Apple shares slide after China government iPhone ban reports

1 year ago 12
ARTICLE AD BOX

iPhones at an Apple store in Hangzhou, East China's Zhejiang province.Image source, Getty Images

By Mariko Oi

Business reporter

Shares in Apple have fallen for a second day in a row after reports that Chinese government workers have been banned from using iPhones.

The technology giant's stock market valuation has fallen by almost $200bn (£160bn) in the last two days.

China is Apple's third-largest market, accounting for 18% of its total revenue last year.

It is also where most of Apple's products are manufactured by its biggest supplier Foxconn.

The Wall Street Journal reported on Wednesday that Beijing had ordered central government agency officials to not bring iPhones into the office or use them for work.

The following day, Bloomberg News reported that the ban may also be imposed on workers at state-owned companies and government-backed agencies.

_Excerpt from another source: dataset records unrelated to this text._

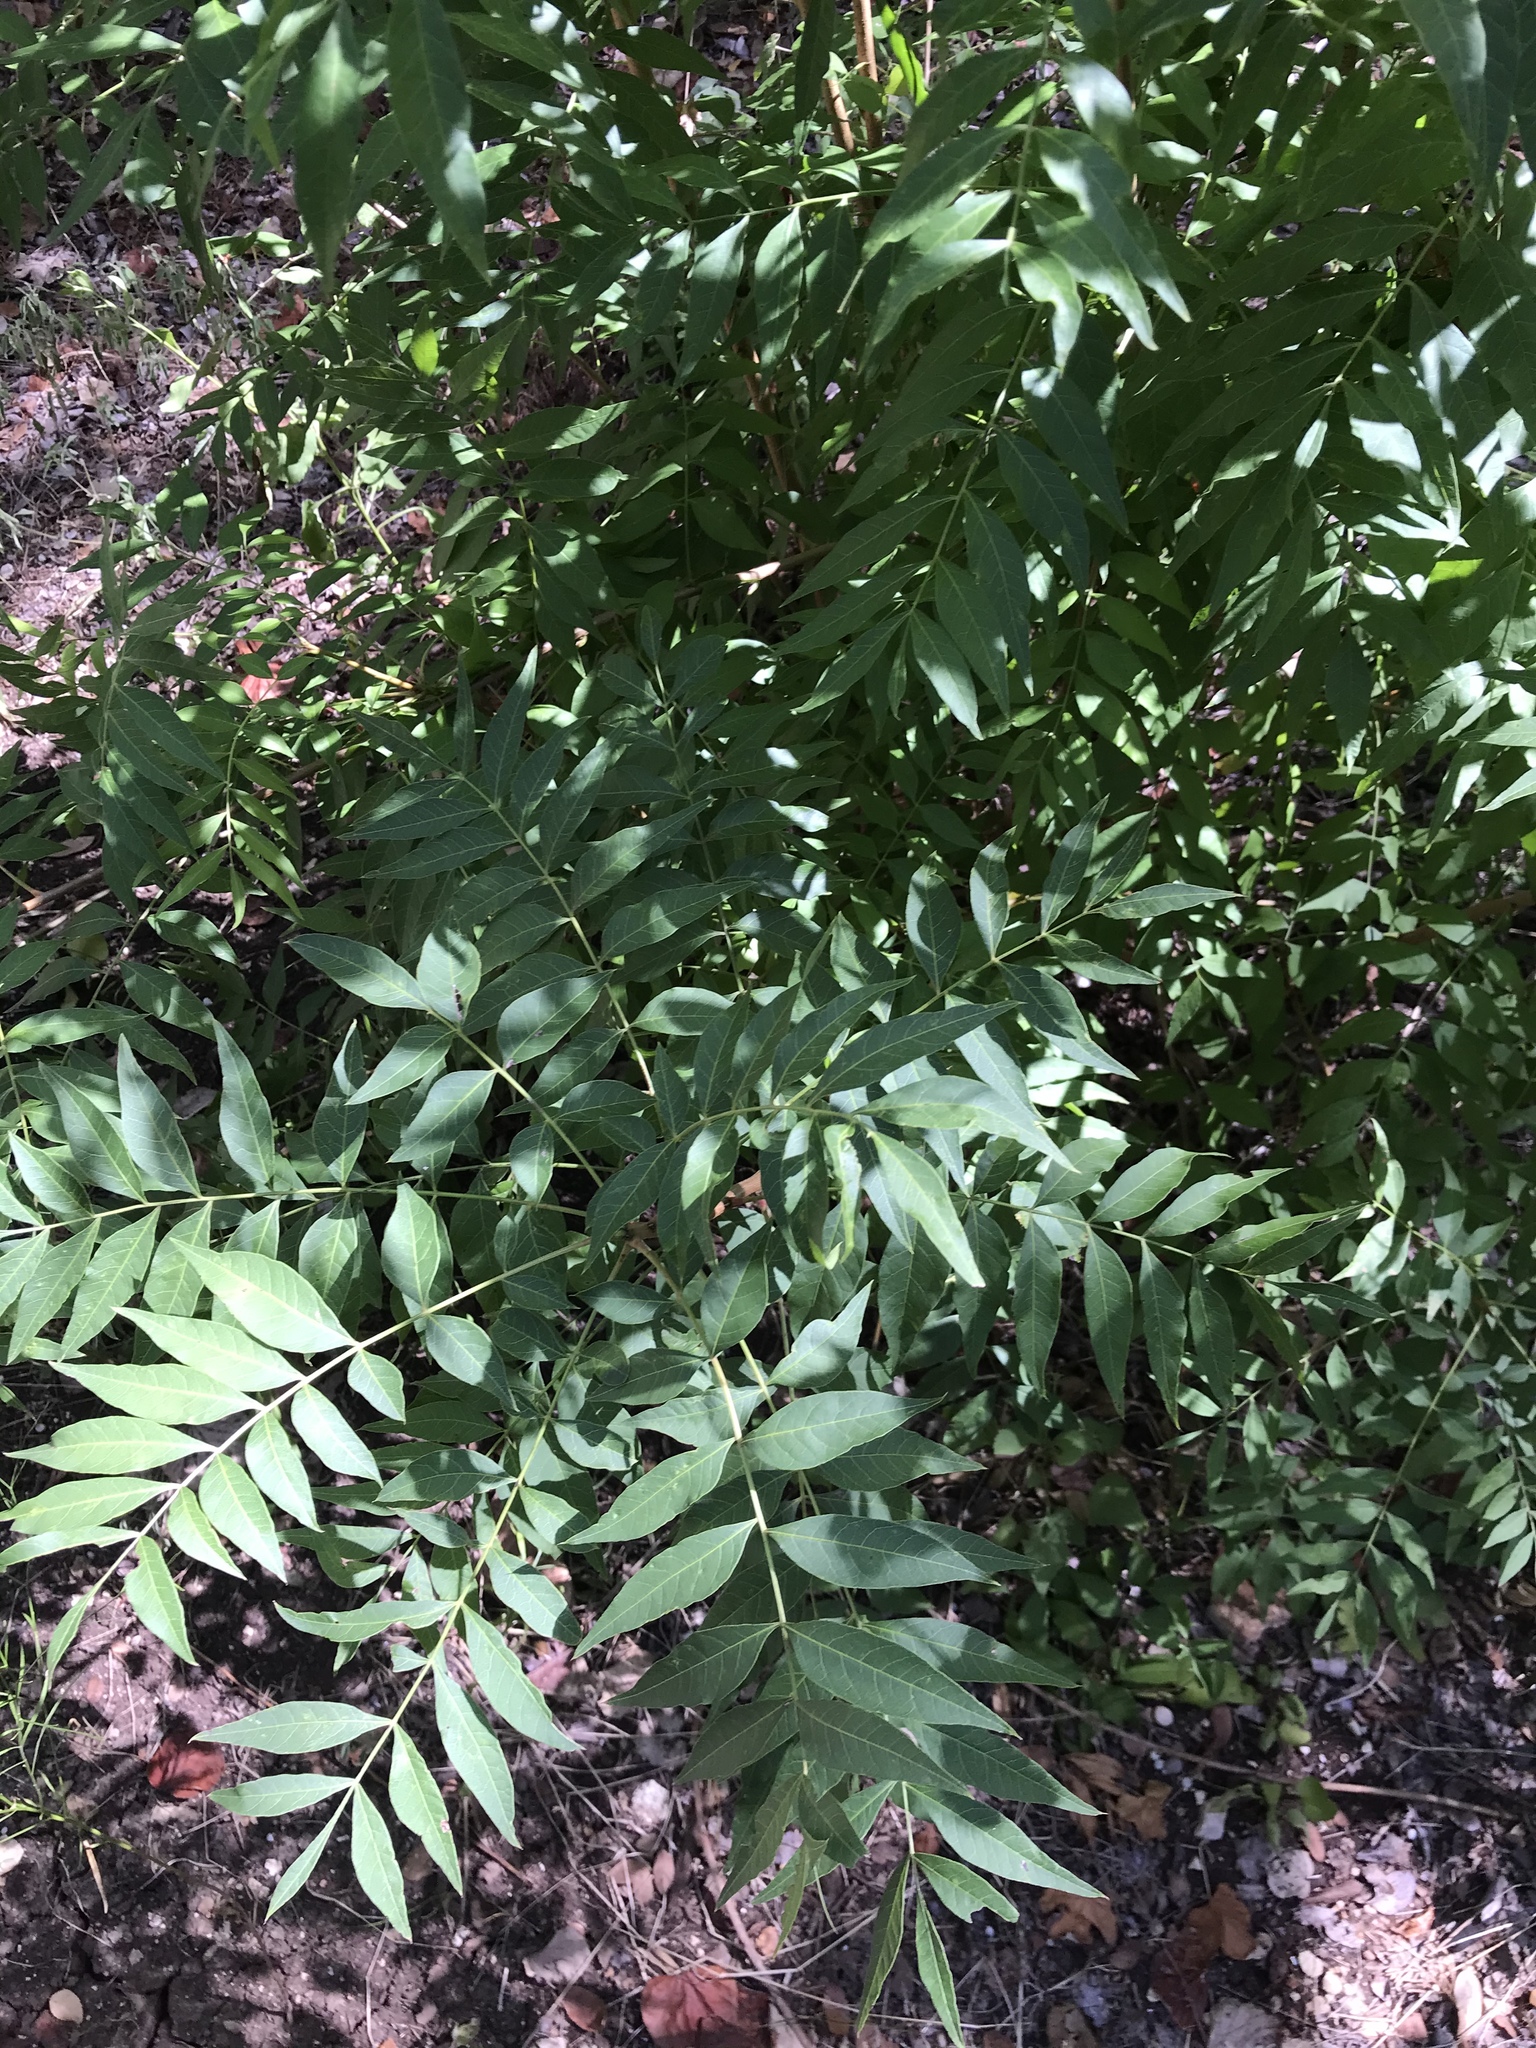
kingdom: Plantae
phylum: Tracheophyta
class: Magnoliopsida
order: Sapindales
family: Anacardiaceae
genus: Pistacia
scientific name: Pistacia chinensis
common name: Chinese pistache
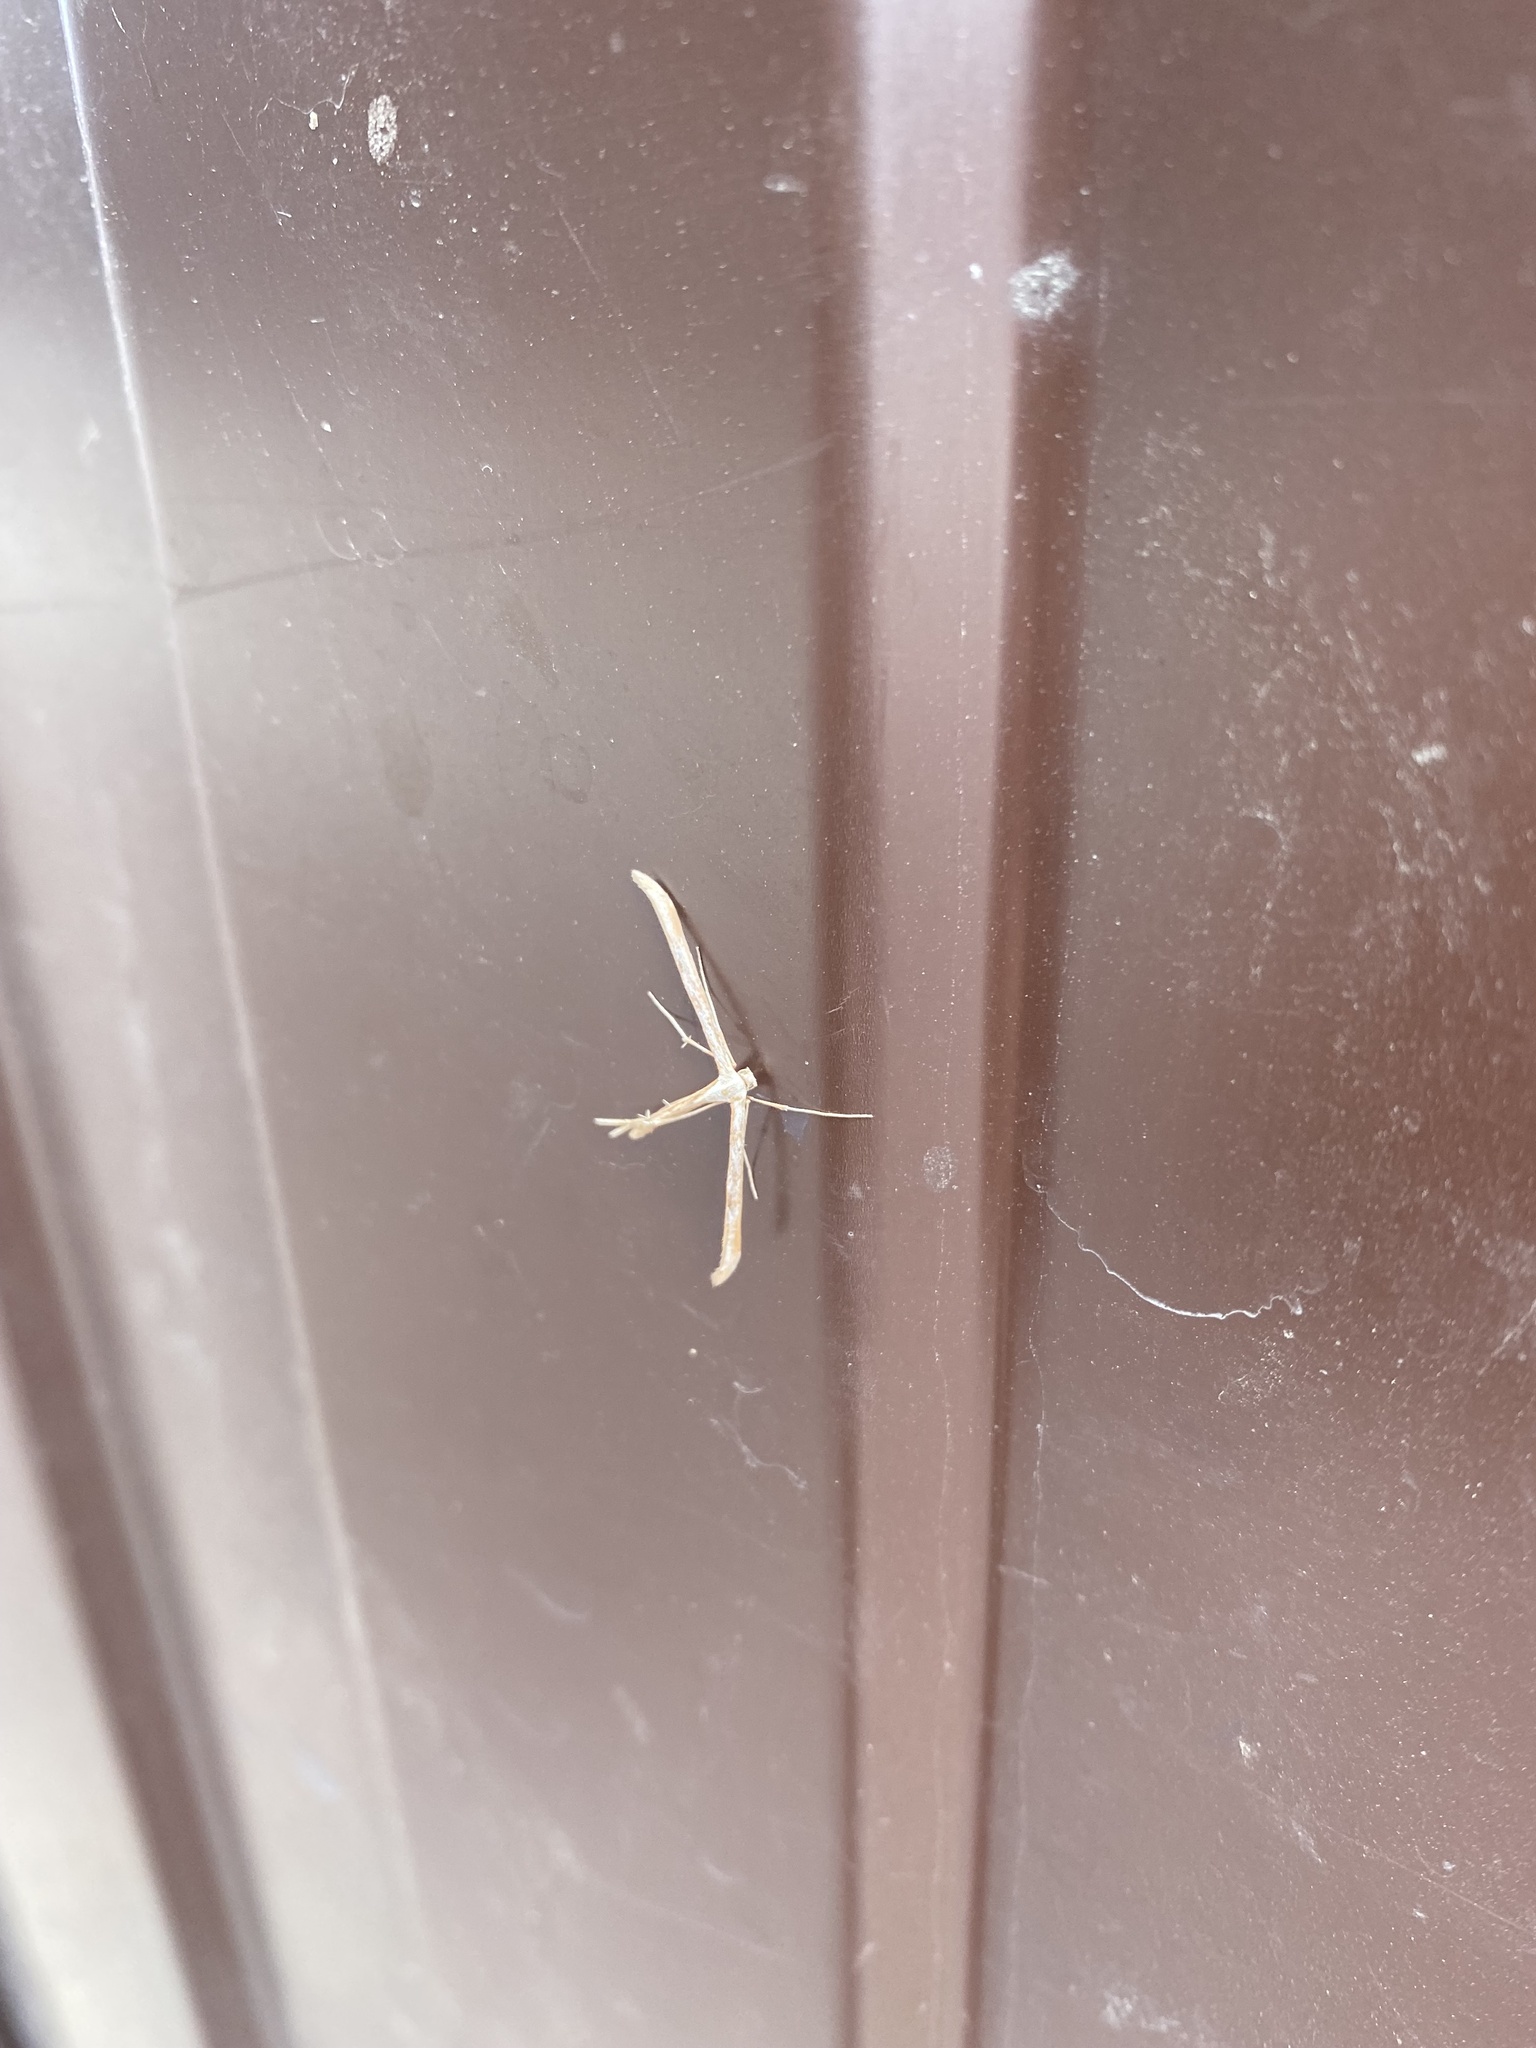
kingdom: Animalia
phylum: Arthropoda
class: Insecta
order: Lepidoptera
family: Pterophoridae
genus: Emmelina
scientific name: Emmelina monodactyla
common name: Common plume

Apple's share price has now fallen by around 6% over the course of two trading sessions in New York.

The reports came ahead of the launch of the iPhone 15, which is expected to take place on 12 September.

There has been no official statement from the Chinese government in response to the reports.

Apple did not immediately respond to a BBC request for comment.

The reports came as tensions between Washington and Beijing remain high.

This year, Washington, along with its allies Japan and the Netherlands, restricted China's access to some chip technology.

China retaliated by restricting exports of two materials key to the semiconductor industry.

Beijing is also reportedly preparing a new $40bn investment fund to boost its chip making industry.

Last week, during US Commerce Secretary Gina Raimondo's visit to Beijing, Chinese tech giant Huawei unexpectedly unveiled its Mate 60 Pro smartphone.

Canada-based technology research firm, TechInsights, said the phone contained a new 5G Kirin 9000s processor, developed for Huawei by China's largest contract chipmaker SMIC.

TechInsights analyst Dan Hutchenson said it "demonstrates the technical progress China's semiconductor industry has been able to make".

This is a "big tech breakthrough for China," investment firm Jefferies said in a research note.

This week, US congressman Mike Gallagher, who is the chairman of the House of Representatives committee on China, called on the Commerce Department to further restrict exports to Huawei and SMIC.